The project has changed local inhabitants’ agricultural methods as they now have self-formed co-operatives to promote organic agriculture on old plantations.

Following the commitment “Fair for Life” under Biophap’s project, Bahnar people have reported significantly improved living conditions. Negative phenomena like premature marriages, alcoholism and environmental pollution have reduced remarkably.

Initially, Biophap focused on building a value chain for pepper, while simultaneously growing several other kinds of crops. The company’s experts tested growing special crops from Europe, such as rosemary and herbal plants, kiwi or blueberry that offer higher economic values.

As of now, Biophap’s farming areas grow more than 20 kinds of crops, several dozen types of herbs, as well as fruits and

spices. The farm has shipped more than one tonnes of organic curcumin powder and hundreds of kilogrammes of herbal materials to domestic and foreign organic food outlet chains at a price far higher than non-organic products.

From the initial project, last year Biophap extended the production area to 100ha to include pepper growing farms in Gia Lai and neighbouring locations.

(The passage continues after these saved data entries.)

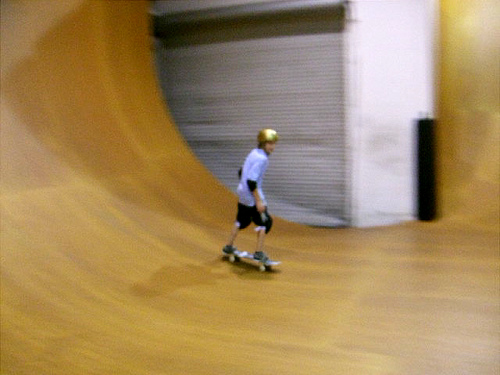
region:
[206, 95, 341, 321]
the boy is skateboarding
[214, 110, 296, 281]
the boy is skateboarding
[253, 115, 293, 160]
the helmet is gold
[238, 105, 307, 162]
the helmet is gold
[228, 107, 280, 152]
boy wearing a gold helmet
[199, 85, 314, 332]
boy wearing a gold helmet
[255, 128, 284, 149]
a golden helmet on his head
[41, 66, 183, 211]
a wooden ramp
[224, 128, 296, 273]
a boy riding a skate board on a wooden ramp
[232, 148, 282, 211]
a blue and black shirt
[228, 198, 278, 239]
black and white shorts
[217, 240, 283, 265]
black and white sneakers on a skate board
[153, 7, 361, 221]
a metal roll down gate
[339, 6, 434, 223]
a white dirty wall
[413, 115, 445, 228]
a black door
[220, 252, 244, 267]
a skate board wheel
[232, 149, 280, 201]
the shirt is blue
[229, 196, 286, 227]
the shorts are black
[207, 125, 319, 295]
the guy is on a skateboard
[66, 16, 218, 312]
the surface is curved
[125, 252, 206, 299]
shadow is on the ground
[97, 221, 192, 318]
the surface is wooden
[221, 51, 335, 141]
the gate is mettalic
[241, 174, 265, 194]
the elbow sleeves are black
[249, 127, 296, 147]
the helmet is golden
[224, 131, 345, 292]
the sport is indoors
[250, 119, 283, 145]
He has a gold helmet.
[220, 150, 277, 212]
He has a blue shirt.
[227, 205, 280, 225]
He is wearing black pants.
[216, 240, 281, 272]
He has black shoes on.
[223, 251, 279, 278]
The skateboard is brown.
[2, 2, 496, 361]
The half pipe is brown.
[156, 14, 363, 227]
The door is grey.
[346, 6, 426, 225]
The wall is white.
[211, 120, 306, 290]
He is skateboarding.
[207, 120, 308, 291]
He is moving.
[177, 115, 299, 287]
A man riding on a skateboard ramp.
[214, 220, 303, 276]
A skateboard on a ramp.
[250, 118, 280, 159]
a helmet on a man.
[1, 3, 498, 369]
A large wooden skateboard ramp.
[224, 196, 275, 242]
a pair of black shorts.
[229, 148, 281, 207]
a man wearing a blue shirt.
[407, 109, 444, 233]
a dark doorway.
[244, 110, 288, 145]
a man in a helmet.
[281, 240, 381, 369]
a light spot on a wooden ramp.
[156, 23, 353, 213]
a wall near a wooden ramp.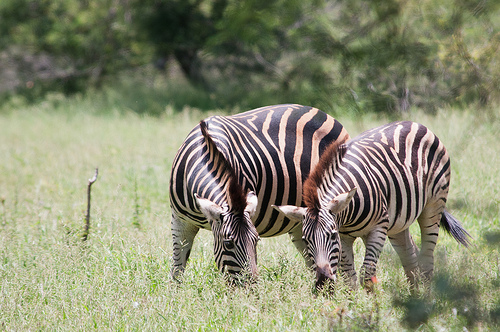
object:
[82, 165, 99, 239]
tall weed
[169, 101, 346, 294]
zebra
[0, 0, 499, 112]
trees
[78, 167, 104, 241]
stick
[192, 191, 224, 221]
ear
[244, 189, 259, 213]
ear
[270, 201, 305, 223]
ear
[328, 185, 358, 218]
ear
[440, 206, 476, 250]
tail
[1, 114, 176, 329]
grass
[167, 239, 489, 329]
grass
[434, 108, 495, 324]
grass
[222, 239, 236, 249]
eye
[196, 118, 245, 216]
black mane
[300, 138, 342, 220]
black mane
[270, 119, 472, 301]
zebra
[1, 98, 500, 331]
ground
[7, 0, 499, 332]
field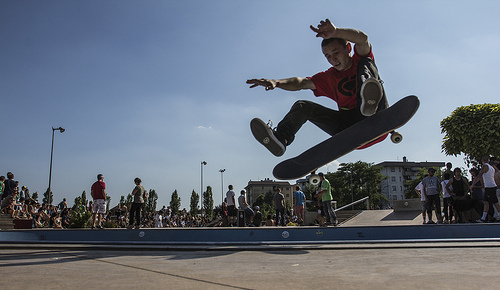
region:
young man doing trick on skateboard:
[234, 9, 422, 188]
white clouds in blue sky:
[25, 22, 66, 72]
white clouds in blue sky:
[129, 46, 165, 101]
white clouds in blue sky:
[160, 48, 195, 96]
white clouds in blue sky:
[94, 95, 147, 144]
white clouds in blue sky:
[385, 16, 422, 49]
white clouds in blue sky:
[422, 41, 457, 65]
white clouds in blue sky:
[126, 4, 167, 98]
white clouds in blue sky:
[173, 28, 213, 102]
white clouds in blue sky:
[120, 98, 184, 151]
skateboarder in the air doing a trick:
[230, 17, 431, 186]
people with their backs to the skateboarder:
[79, 163, 167, 236]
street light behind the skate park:
[39, 112, 71, 222]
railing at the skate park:
[336, 189, 369, 228]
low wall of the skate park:
[179, 225, 266, 257]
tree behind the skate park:
[440, 85, 496, 182]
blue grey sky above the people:
[62, 33, 185, 114]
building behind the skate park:
[348, 156, 441, 221]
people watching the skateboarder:
[419, 156, 474, 217]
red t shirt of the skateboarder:
[303, 65, 374, 105]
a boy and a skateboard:
[244, 18, 420, 197]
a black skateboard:
[269, 97, 428, 185]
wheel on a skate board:
[384, 131, 409, 146]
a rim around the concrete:
[101, 225, 431, 246]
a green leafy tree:
[436, 103, 499, 163]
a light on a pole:
[47, 117, 65, 221]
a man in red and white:
[86, 173, 110, 228]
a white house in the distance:
[373, 160, 425, 206]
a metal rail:
[330, 192, 374, 217]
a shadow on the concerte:
[14, 240, 286, 267]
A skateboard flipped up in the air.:
[270, 94, 421, 184]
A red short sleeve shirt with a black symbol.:
[308, 49, 374, 112]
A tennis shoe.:
[247, 117, 289, 159]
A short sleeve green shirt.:
[317, 180, 334, 205]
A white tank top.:
[480, 164, 495, 190]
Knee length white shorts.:
[91, 197, 106, 214]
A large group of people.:
[0, 171, 343, 228]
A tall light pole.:
[45, 127, 65, 207]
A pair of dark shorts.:
[484, 186, 497, 207]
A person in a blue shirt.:
[290, 184, 307, 224]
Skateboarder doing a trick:
[246, 19, 421, 182]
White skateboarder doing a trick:
[246, 16, 422, 186]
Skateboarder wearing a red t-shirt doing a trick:
[245, 16, 421, 188]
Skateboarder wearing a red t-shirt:
[243, 17, 423, 190]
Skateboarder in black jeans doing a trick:
[243, 15, 423, 188]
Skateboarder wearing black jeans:
[244, 16, 422, 186]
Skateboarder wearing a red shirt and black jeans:
[246, 16, 422, 186]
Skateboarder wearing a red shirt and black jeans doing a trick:
[244, 17, 421, 187]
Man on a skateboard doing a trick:
[245, 17, 420, 184]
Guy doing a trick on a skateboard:
[246, 18, 422, 187]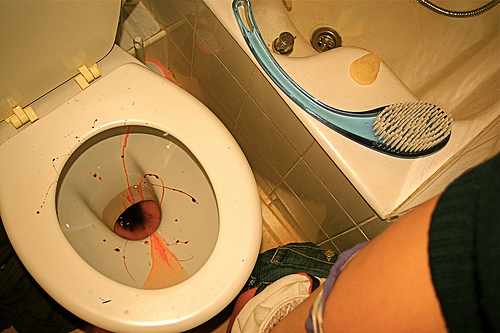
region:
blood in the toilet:
[71, 147, 208, 306]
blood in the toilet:
[106, 190, 176, 265]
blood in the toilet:
[83, 174, 170, 252]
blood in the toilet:
[97, 185, 219, 273]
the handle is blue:
[235, 22, 349, 135]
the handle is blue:
[254, 59, 369, 179]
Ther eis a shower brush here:
[383, 96, 424, 146]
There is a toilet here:
[75, 268, 88, 320]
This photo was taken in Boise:
[55, 293, 89, 323]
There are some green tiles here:
[214, 51, 239, 87]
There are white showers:
[439, 14, 470, 85]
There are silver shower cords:
[453, 5, 464, 30]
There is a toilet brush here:
[126, 29, 146, 54]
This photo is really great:
[86, 18, 224, 327]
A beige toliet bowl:
[8, 12, 253, 319]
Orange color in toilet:
[85, 153, 201, 288]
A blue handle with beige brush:
[247, 16, 445, 161]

Biophap has been investing in processing and a high-tech IT system. Each crop in the farm, input materials or climate conditions are being traced and digitalised. Global customers only have to use their smartphones or tablets to trace all the information they need from input materials to diverse production phases through simple QR codes.

Biophap’s products have been registered to reach international organic food quality standards with certificates provided by prestigious organisations such as USDA, JAS, AB, and Fair for Life.

According to Biophap’s CEO Tyna Giang, her company’s greatest success is the trust from local farmers, business partners, and the local government. Their ultimate target is to encourage local farmers to engage deeper into value chains. Therefore, besides innovative development and the application of modern technology into farm management, Biophap has collected products from farmers at higher prices and deducted 10 per cent of its profit to develop new models of organic agriculture.

Riding to the high seas

Biophap’s initial target is to bring “Made in Vietnam” organic products to Europe, a market which Giang knows well.

After reaping initial success with her farm, Giang believes their products could conquer big Asian markets, such as South Korea and Japan.

It is also important to boost sales in the domestic market which holds great potential as local people are becoming more aware of organic food.

“The organic food market has been and will always be a high growing market, but the number of professional suppliers is still limited in Vietnam. I do believe that with suitable policies to support farmers and the application of innovative technologies as well as diverse stakeholder engagement in the supply chain, Vietnam would be among the leaders in organic food development,” said Giang.

Early last year, Biophap became one of seven organic agriculture businesses of Vietnam invited to join the world’s leading event on organic food, Biofach in Germany, which attracted thousands of similar players from around the world.

Despite being a first-time participant, Biophap’s products received praise from the international community and a string of orders were placed right at the occasion.

The company, however, needs larger investments to feed its business expansion plans.

“Convincing foreign investors is not easy at first, but I could prove investors that Biophap’s model not only matches contemporary development needs, but also creates social and environmental values,” Giang said, unveiling that several investment funds and foreign investors express interest in co-operation and they will soon announce deals to the public.